Your philosophy sounds, at first blush, twee; but, I suspect, proffers an admonition greater than all of these: the prospect that you shall reincarnate but with no guarantee of as who. Nonetheless, and this is why I believe it worthy of attention: the unknowing (interim) destiny that awaits believers such as yourself could have as its portent the possibility of a good person returning to existence as an evil one, and not necessarily as a good one; and do the evil return as evil ones, or are they given a lease of life as a good person?
Without levelling any judgment, simple observation tells me that this philosophy is in fact true in practice: when the USSR invaded Afghanistan, the West armed the Mujahadeen, who then, after repulsing the USSR, became a thorn in the side for the West; South Africa, egged on to repel apartheid, was freed and now will be performing military manoeuvres with China and Russia — just practising, I suppose.

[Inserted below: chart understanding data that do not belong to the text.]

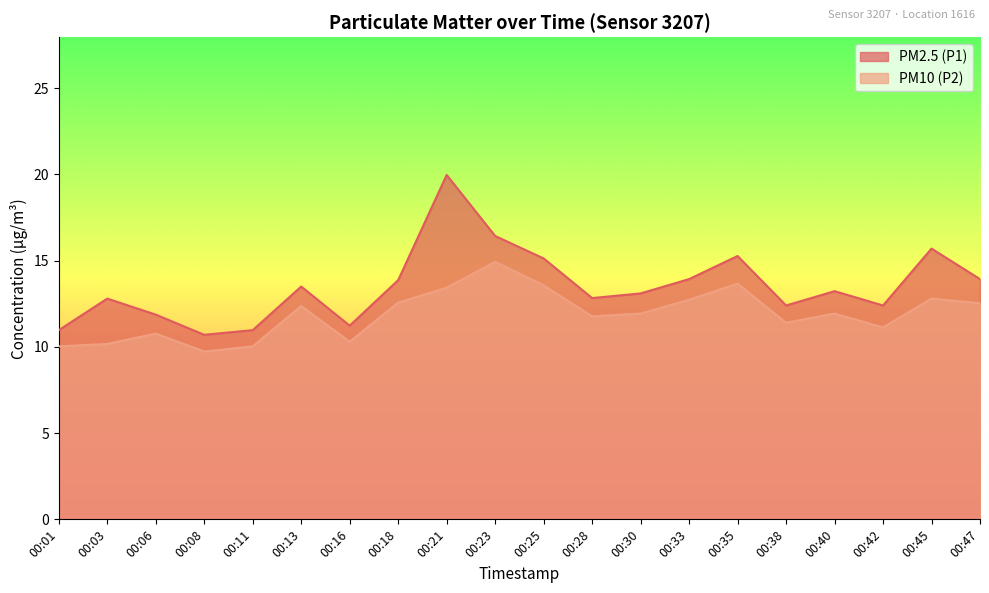

Which series has the largest total across all categories?

PM2.5 (P1)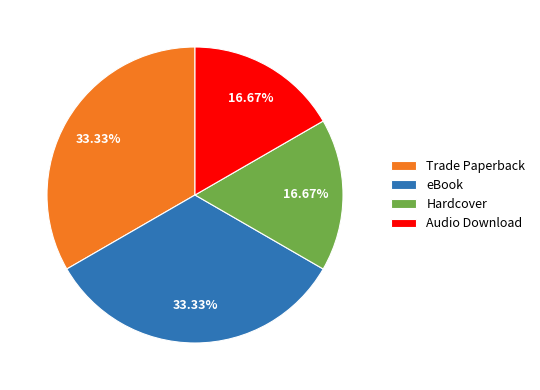

Count the number of slices in the pie.

4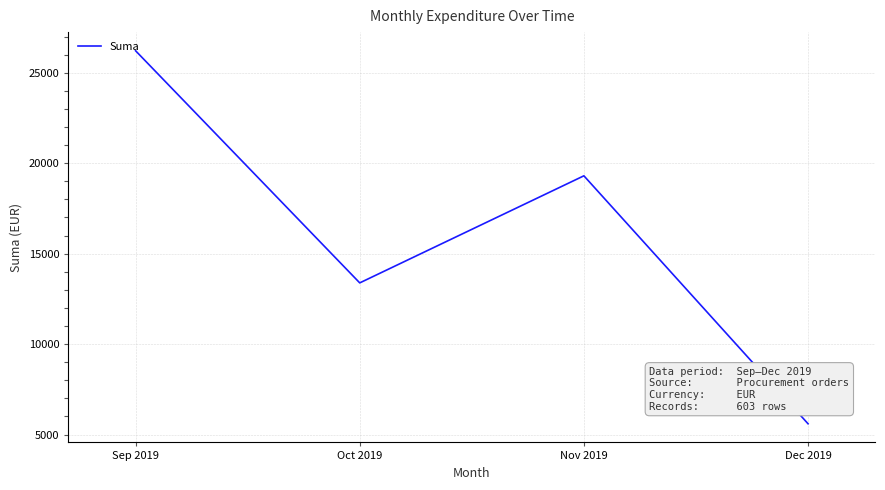

What is the ratio of the value at Nov 2019 to the value at Oct 2019?

1.4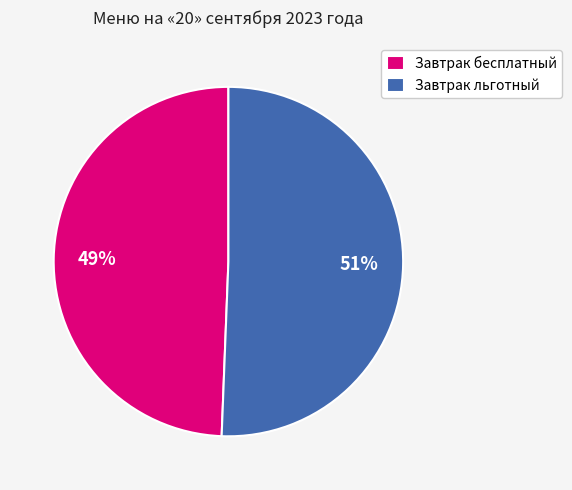

To the nearest percent, what is the combined percentage of Завтрак льготный and Завтрак бесплатный?

100%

And, those who struggle in poverty and finally get a big break to become rich and powerful occasionally forget the penury from which they started out.
Your philosophy is at its most attractive when, adopted by all, it ensures that evil is expunged from existence, at which point it doesn’t matter a whit what anyone is reincarnated as, because the equality that obtained in one life is not impinged on when one returns in the next. As an ideal, therefore, it is most attractive. Has it ever been realised, however?
Under Man’s law, those who do wrong will be punished — if they’re caught. Under God’s law, those who do wrong will be punished — guaranteed. Under Chan Buddhism, those who do wrong may do wrong again, or may do right; and those who do right, likewise. It cannot be that simple, so attention is what I shall be giving it.